Records supplied Block Start
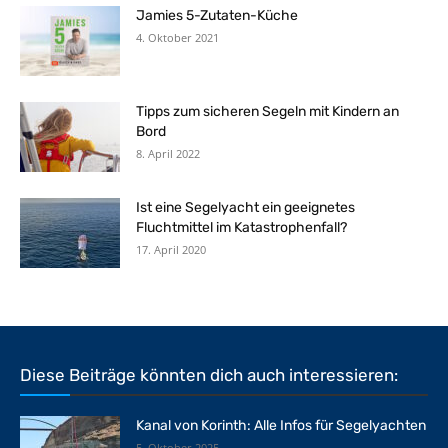
Jamies 5-Zutaten-Küche
4. Oktober 2021
Tipps zum sicheren Segeln mit Kindern an
Bord
8. April 2022
Ist eine Segelyacht ein geeignetes
Fluchtmittel im Katastrophenfall?
17. April 2020
Diese Beiträge könnten dich auch interessieren:
Kanal von Korinth: Alle Infos für Segelyachten
5. Oktober 2025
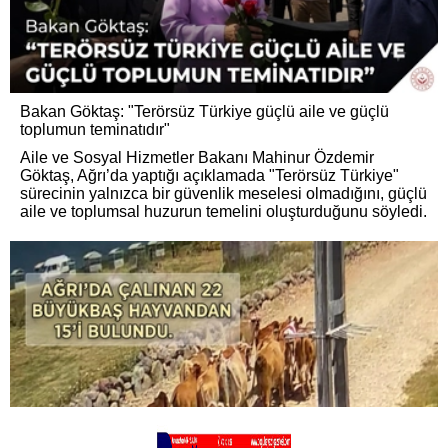
Bakan Göktaş: "Terörsüz Türkiye güçlü aile ve güçlü
toplumun teminatıdır"
Aile ve Sosyal Hizmetler Bakanı Mahinur Özdemir
Göktaş, Ağrı’da yaptığı açıklamada "Terörsüz Türkiye"
sürecinin yalnızca bir güvenlik meselesi olmadığını, güçlü
aile ve toplumsal huzurun temelini oluşturduğunu söyledi.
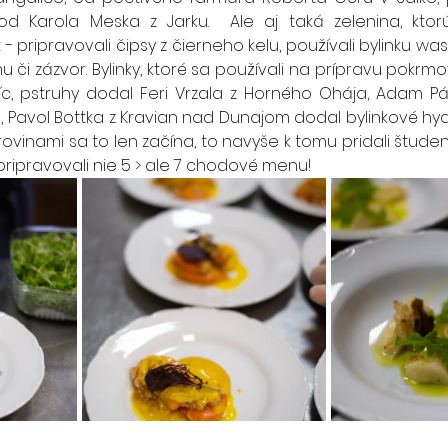
d Karola Meska z Jarku.  Ale aj taká zelenina, ktor
 - pripravovali čipsy z čierneho kelu, používali bylinku was
u či zázvor. Bylinky, ktoré sa používali na prípravu pokrmov
c, pstruhy dodal Feri Vrzala z Horného Ohája, Adam Pál
l, Pavol Bottka z Kravian nad Dunajom dodal bylinkové hyd
ovinami sa to len začína, to navyše k tomu pridali študent
ripravovali nie 5 > ale 7 chodové menu!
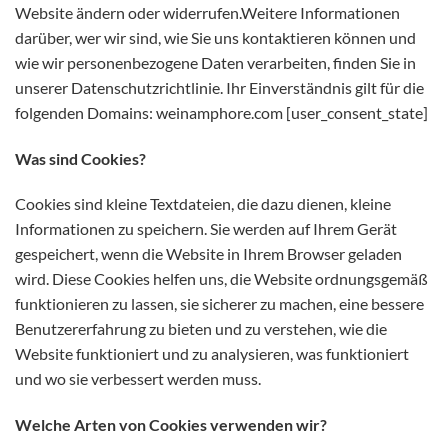
Website ändern oder widerrufen.Weitere Informationen
darüber, wer wir sind, wie Sie uns kontaktieren können und
wie wir personenbezogene Daten verarbeiten, finden Sie in
unserer Datenschutzrichtlinie. Ihr Einverständnis gilt für die
folgenden Domains: weinamphore.com [user_consent_state]
Was sind Cookies?
Cookies sind kleine Textdateien, die dazu dienen, kleine
Informationen zu speichern. Sie werden auf Ihrem Gerät
gespeichert, wenn die Website in Ihrem Browser geladen
wird. Diese Cookies helfen uns, die Website ordnungsgemäß
funktionieren zu lassen, sie sicherer zu machen, eine bessere
Benutzererfahrung zu bieten und zu verstehen, wie die
Website funktioniert und zu analysieren, was funktioniert
und wo sie verbessert werden muss.
Welche Arten von Cookies verwenden wir?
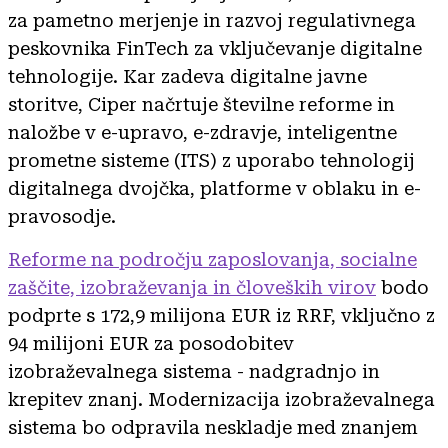
za pametno merjenje in razvoj regulativnega
peskovnika FinTech za vključevanje digitalne
tehnologije. Kar zadeva digitalne javne
storitve, Ciper načrtuje številne reforme in
naložbe v e-upravo, e-zdravje, inteligentne
prometne sisteme (ITS) z uporabo tehnologij
digitalnega dvojčka, platforme v oblaku in e-
pravosodje.
Reforme na področju zaposlovanja, socialne
zaščite, izobraževanja in človeških virov
bodo
podprte s 172,9 milijona EUR iz RRF, vključno z
94 milijoni EUR za posodobitev
izobraževalnega sistema - nadgradnjo in
krepitev znanj. Modernizacija izobraževalnega
sistema bo odpravila neskladje med znanjem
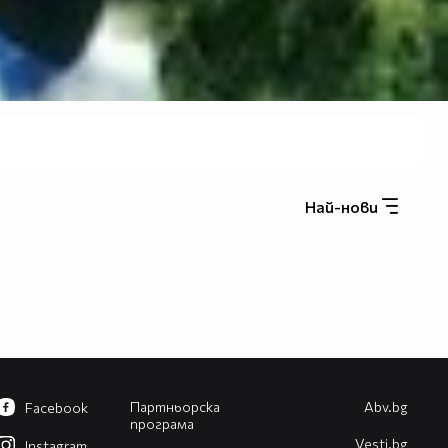
Най-нови
Партньорска
Abv.bg
Facebook
програма
Vesti.bg
Instagram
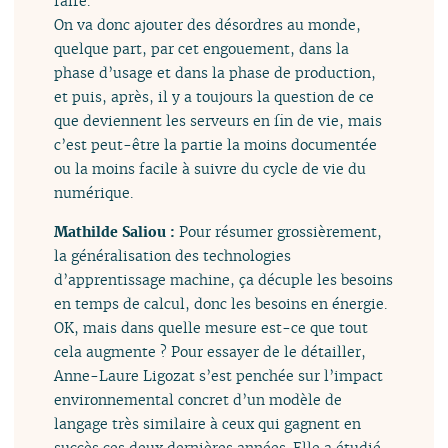
faire.
On va donc ajouter des désordres au monde,
quelque part, par cet engouement, dans la
phase d’usage et dans la phase de production,
et puis, après, il y a toujours la question de ce
que deviennent les serveurs en fin de vie, mais
c’est peut-être la partie la moins documentée
ou la moins facile à suivre du cycle de vie du
numérique.
Mathilde Saliou :
Pour résumer grossièrement,
la généralisation des technologies
d’apprentissage machine, ça décuple les besoins
en temps de calcul, donc les besoins en énergie.
OK, mais dans quelle mesure est-ce que tout
cela augmente ? Pour essayer de le détailler,
Anne-Laure Ligozat s’est penchée sur l’impact
environnemental concret d’un modèle de
langage très similaire à ceux qui gagnent en
succès ces deux dernières années. Elle a étudié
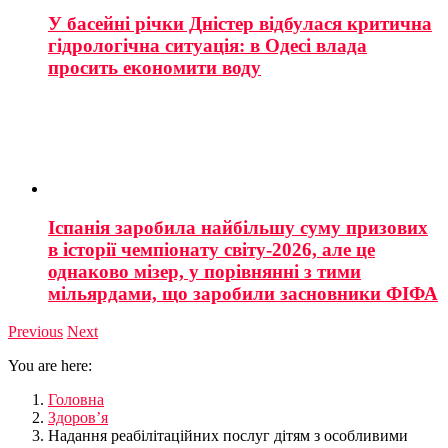
У басейні річки Дністер відбулася критична
гідрологічна ситуація: в Одесі влада
просить економити воду
Іспанія заробила найбільшу суму призових
в історії чемпіонату світу-2026, але це
однаково мізер, у порівнянні з тими
мільярдами, що заробили засновники ФІФА
Previous
Next
You are here:
Головна
Здоров’я
Надання реабілітаційних послуг дітям з особливими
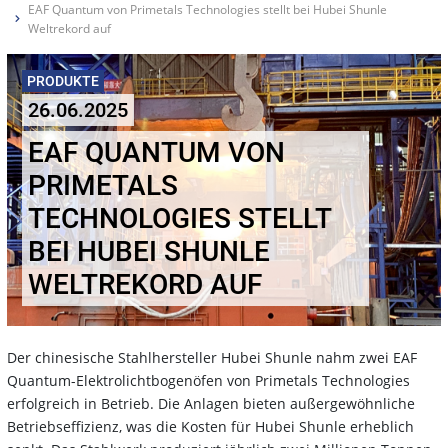
EAF Quantum von Primetals Technologies stellt bei Hubei Shunle
Weltrekord auf
PRODUKTE
26.06.2025
EAF QUANTUM VON
PRIMETALS
TECHNOLOGIES STELLT
BEI HUBEI SHUNLE
WELTREKORD AUF
Der chinesische Stahlhersteller Hubei Shunle nahm zwei EAF
Quantum-Elektrolichtbogenöfen von Primetals Technologies
erfolgreich in Betrieb. Die Anlagen bieten außergewöhnliche
Betriebseffizienz, was die Kosten für Hubei Shunle erheblich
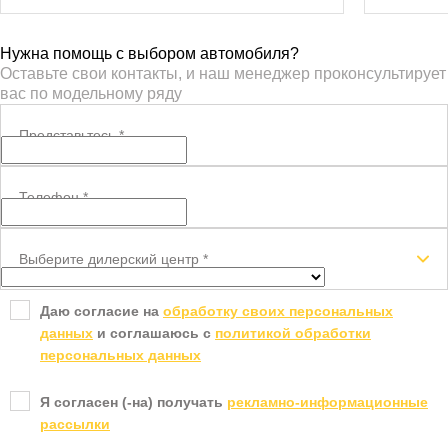
Нужна помощь с выбором автомобиля?
Оставьте свои контакты, и наш менеджер проконсультирует
вас по модельному ряду
Представьтесь
*
Телефон
*
Выберите дилерский центр
*
Даю согласие на
обработку своих персональных
данных
и соглашаюсь с
политикой обработки
персональных данных
Я согласен (-на) получать
рекламно-информационные
рассылки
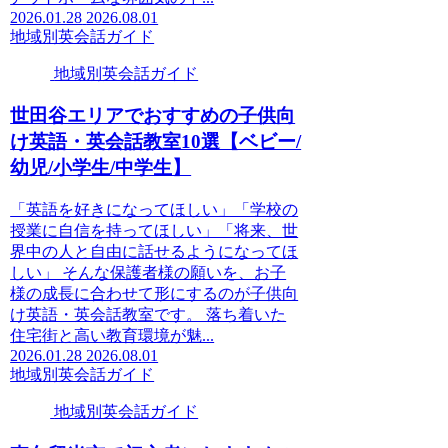
2026.01.28
2026.08.01
地域別英会話ガイド
地域別英会話ガイド
世田谷エリアでおすすめの子供向
け英語・英会話教室10選【ベビー/
幼児/小学生/中学生】
「英語を好きになってほしい」「学校の
授業に自信を持ってほしい」「将来、世
界中の人と自由に話せるようになってほ
しい」 そんな保護者様の願いを、お子
様の成長に合わせて形にするのが子供向
け英語・英会話教室です。 落ち着いた
住宅街と高い教育環境が魅...
2026.01.28
2026.08.01
地域別英会話ガイド
地域別英会話ガイド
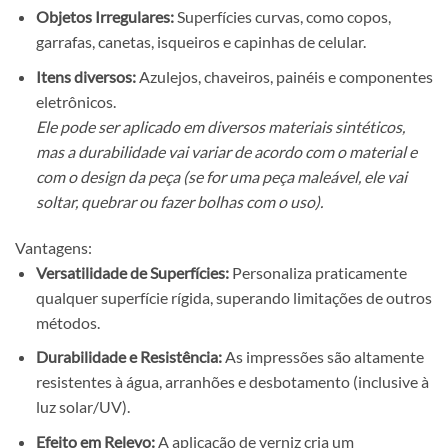
Objetos Irregulares:
Superfícies curvas, como copos,
garrafas, canetas, isqueiros e capinhas de celular.
Itens diversos:
Azulejos, chaveiros, painéis e componentes
eletrônicos.
Ele pode ser aplicado em diversos materiais sintéticos,
mas a durabilidade vai variar de acordo com o material e
com o design da peça (se for uma peça maleável, ele vai
soltar, quebrar ou fazer bolhas com o uso).
Vantagens:
Versatilidade de Superfícies:
Personaliza praticamente
qualquer superfície rígida, superando limitações de outros
métodos.
Durabilidade e Resistência:
As impressões são altamente
resistentes à água, arranhões e desbotamento (inclusive à
luz solar/UV).
Efeito em Relevo:
A aplicação de verniz cria um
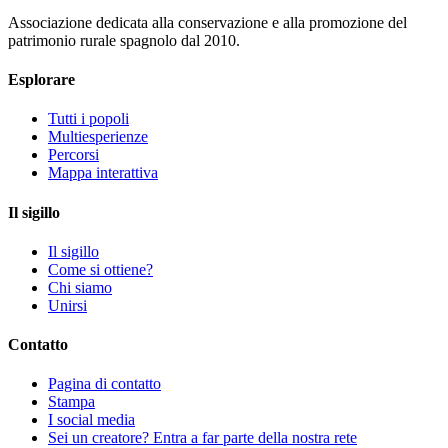
Associazione dedicata alla conservazione e alla promozione del
patrimonio rurale spagnolo dal 2010.
Esplorare
Tutti i popoli
Multiesperienze
Percorsi
Mappa interattiva
Il sigillo
Il sigillo
Come si ottiene?
Chi siamo
Unirsi
Contatto
Pagina di contatto
Stampa
I social media
Sei un creatore? Entra a far parte della nostra rete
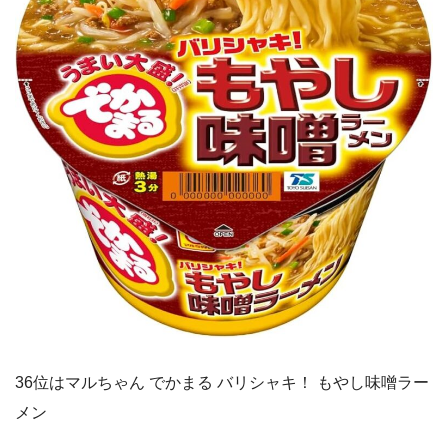
36位はマルちゃん でかまる バリシャキ！ もやし味噌ラー
メン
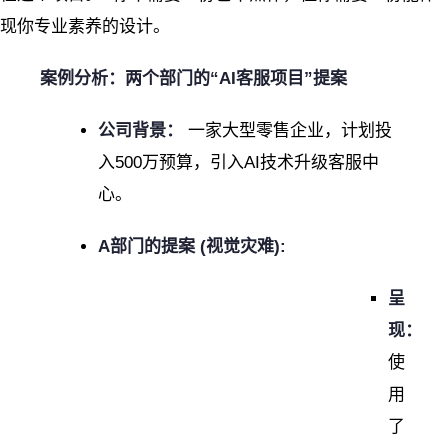
现你专业素养的设计。
案例分析：两个部门的“AI客服项目”提案
公司背景：
一家大型零售企业，计划投
入500万预算，引入AI技术升级客服中
心。
A部门的提案 (视觉灾难):
呈
现：
使
用
了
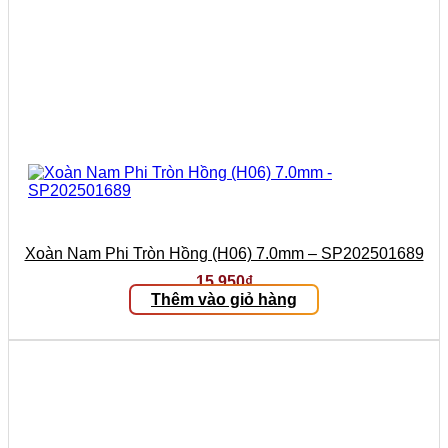
Xoàn Nam Phi Tròn Hồng (H06) 7.0mm – SP202501689
15.950
₫
Thêm vào giỏ hàng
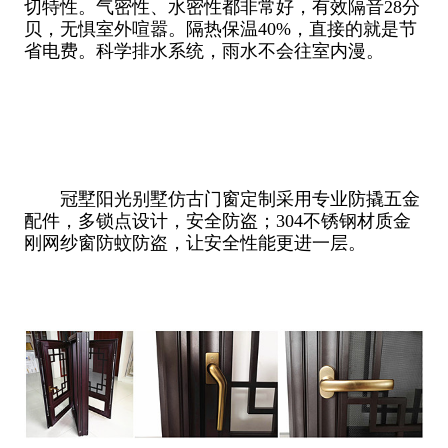
切特性。气密性、水密性都非常好，有效隔音28分
贝，无惧室外喧嚣。隔热保温40%，直接的就是节
省电费。科学排水系统，雨水不会往室内漫。
冠墅阳光别墅仿古门窗定制采用专业防撬五金
配件，多锁点设计，安全防盗；304不锈钢材质金
刚网纱窗防蚊防盗，让安全性能更进一层。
Records supplied Block End
** What is needed **
Could you repeat every record exactly as written, with the pictures left out?

** Reply **
Jamies 5-Zutaten-Küche
4. Oktober 2021
Tipps zum sicheren Segeln mit Kindern an
Bord
8. April 2022
Ist eine Segelyacht ein geeignetes
Fluchtmittel im Katastrophenfall?
17. April 2020
Diese Beiträge könnten dich auch interessieren:
Kanal von Korinth: Alle Infos für Segelyachten
5. Oktober 2025
Bakan Göktaş: "Terörsüz Türkiye güçlü aile ve güçlü
toplumun teminatıdır"
Aile ve Sosyal Hizmetler Bakanı Mahinur Özdemir
Göktaş, Ağrı’da yaptığı açıklamada "Terörsüz Türkiye"
sürecinin yalnızca bir güvenlik meselesi olmadığını, güçlü
aile ve toplumsal huzurun temelini oluşturduğunu söyledi.
d Karola Meska z Jarku.  Ale aj taká zelenina, ktor
 - pripravovali čipsy z čierneho kelu, používali bylinku was
u či zázvor. Bylinky, ktoré sa používali na prípravu pokrmov
c, pstruhy dodal Feri Vrzala z Horného Ohája, Adam Pál
l, Pavol Bottka z Kravian nad Dunajom dodal bylinkové hyd
ovinami sa to len začína, to navyše k tomu pridali študent
ripravovali nie 5 > ale 7 chodové menu!
Website ändern oder widerrufen.Weitere Informationen
darüber, wer wir sind, wie Sie uns kontaktieren können und
wie wir personenbezogene Daten verarbeiten, finden Sie in
unserer Datenschutzrichtlinie. Ihr Einverständnis gilt für die
folgenden Domains: weinamphore.com [user_consent_state]
Was sind Cookies?
Cookies sind kleine Textdateien, die dazu dienen, kleine
Informationen zu speichern. Sie werden auf Ihrem Gerät
gespeichert, wenn die Website in Ihrem Browser geladen
wird. Diese Cookies helfen uns, die Website ordnungsgemäß
funktionieren zu lassen, sie sicherer zu machen, eine bessere
Benutzererfahrung zu bieten und zu verstehen, wie die
Website funktioniert und zu analysieren, was funktioniert
und wo sie verbessert werden muss.
Welche Arten von Cookies verwenden wir?
za pametno merjenje in razvoj regulativnega
peskovnika FinTech za vključevanje digitalne
tehnologije. Kar zadeva digitalne javne
storitve, Ciper načrtuje številne reforme in
naložbe v e-upravo, e-zdravje, inteligentne
prometne sisteme (ITS) z uporabo tehnologij
digitalnega dvojčka, platforme v oblaku in e-
pravosodje.
Reforme na področju zaposlovanja, socialne
zaščite, izobraževanja in človeških virov
bodo
podprte s 172,9 milijona EUR iz RRF, vključno z
94 milijoni EUR za posodobitev
izobraževalnega sistema - nadgradnjo in
krepitev znanj. Modernizacija izobraževalnega
sistema bo odpravila neskladje med znanjem
Най-нови
Партньорска
Abv.bg
Facebook
програма
Vesti.bg
Instagram
faire.
On va donc ajouter des désordres au monde,
quelque part, par cet engouement, dans la
phase d’usage et dans la phase de production,
et puis, après, il y a toujours la question de ce
que deviennent les serveurs en fin de vie, mais
c’est peut-être la partie la moins documentée
ou la moins facile à suivre du cycle de vie du
numérique.
Mathilde Saliou :
Pour résumer grossièrement,
la généralisation des technologies
d’apprentissage machine, ça décuple les besoins
en temps de calcul, donc les besoins en énergie.
OK, mais dans quelle mesure est-ce que tout
cela augmente ? Pour essayer de le détailler,
Anne-Laure Ligozat s’est penchée sur l’impact
environnemental concret d’un modèle de
langage très similaire à ceux qui gagnent en
succès ces deux dernières années. Elle a étudié
У басейні річки Дністер відбулася критична
гідрологічна ситуація: в Одесі влада
просить економити воду
Іспанія заробила найбільшу суму призових
в історії чемпіонату світу-2026, але це
однаково мізер, у порівнянні з тими
мільярдами, що заробили засновники ФІФА
Previous
Next
You are here:
Головна
Здоров’я
Надання реабілітаційних послуг дітям з особливими
EAF Quantum von Primetals Technologies stellt bei Hubei Shunle
Weltrekord auf
PRODUKTE
26.06.2025
EAF QUANTUM VON
PRIMETALS
TECHNOLOGIES STELLT
BEI HUBEI SHUNLE
WELTREKORD AUF
Der chinesische Stahlhersteller Hubei Shunle nahm zwei EAF
Quantum-Elektrolichtbogenöfen von Primetals Technologies
erfolgreich in Betrieb. Die Anlagen bieten außergewöhnliche
Betriebseffizienz, was die Kosten für Hubei Shunle erheblich
Нужна помощь с выбором автомобиля?
Оставьте свои контакты, и наш менеджер проконсультирует
вас по модельному ряду
Представьтесь
*
Телефон
*
Выберите дилерский центр
*
Даю согласие на
обработку своих персональных
данных
и соглашаюсь с
политикой обработки
персональных данных
Я согласен (-на) получать
рекламно-информационные
рассылки
2026.01.28
2026.08.01
地域別英会話ガイド
地域別英会話ガイド
世田谷エリアでおすすめの子供向
け英語・英会話教室10選【ベビー/
幼児/小学生/中学生】
「英語を好きになってほしい」「学校の
授業に自信を持ってほしい」「将来、世
界中の人と自由に話せるようになってほ
しい」 そんな保護者様の願いを、お子
様の成長に合わせて形にするのが子供向
け英語・英会話教室です。 落ち着いた
住宅街と高い教育環境が魅...
2026.01.28
2026.08.01
地域別英会話ガイド
地域別英会話ガイド
Objetos Irregulares:
Superfícies curvas, como copos,
garrafas, canetas, isqueiros e capinhas de celular.
Itens diversos:
Azulejos, chaveiros, painéis e componentes
eletrônicos.
Ele pode ser aplicado em diversos materiais sintéticos,
mas a durabilidade vai variar de acordo com o material e
com o design da peça (se for uma peça maleável, ele vai
soltar, quebrar ou fazer bolhas com o uso).
Vantagens:
Versatilidade de Superfícies:
Personaliza praticamente
qualquer superfície rígida, superando limitações de outros
métodos.
Durabilidade e Resistência:
As impressões são altamente
resistentes à água, arranhões e desbotamento (inclusive à
luz solar/UV).
Efeito em Relevo:
A aplicação de verniz cria um
Associazione dedicata alla conservazione e alla promozione del
patrimonio rurale spagnolo dal 2010.
Esplorare
Tutti i popoli
Multiesperienze
Percorsi
Mappa interattiva
Il sigillo
Il sigillo
Come si ottiene?
Chi siamo
Unirsi
Contatto
Pagina di contatto
Stampa
I social media
Sei un creatore? Entra a far parte della nostra rete
36位はマルちゃん でかまる バリシャキ！ もやし味噌ラー
メン
现你专业素养的设计。
案例分析：两个部门的“AI客服项目”提案
公司背景：
一家大型零售企业，计划投
入500万预算，引入AI技术升级客服中
心。
A部门的提案 (视觉灾难):
呈
现：
使
用
了
Xoàn Nam Phi Tròn Hồng (H06) 7.0mm – SP202501689
15.950
₫
Thêm vào giỏ hàng
切特性。气密性、水密性都非常好，有效隔音28分
贝，无惧室外喧嚣。隔热保温40%，直接的就是节
省电费。科学排水系统，雨水不会往室内漫。
冠墅阳光别墅仿古门窗定制采用专业防撬五金
配件，多锁点设计，安全防盗；304不锈钢材质金
刚网纱窗防蚊防盗，让安全性能更进一层。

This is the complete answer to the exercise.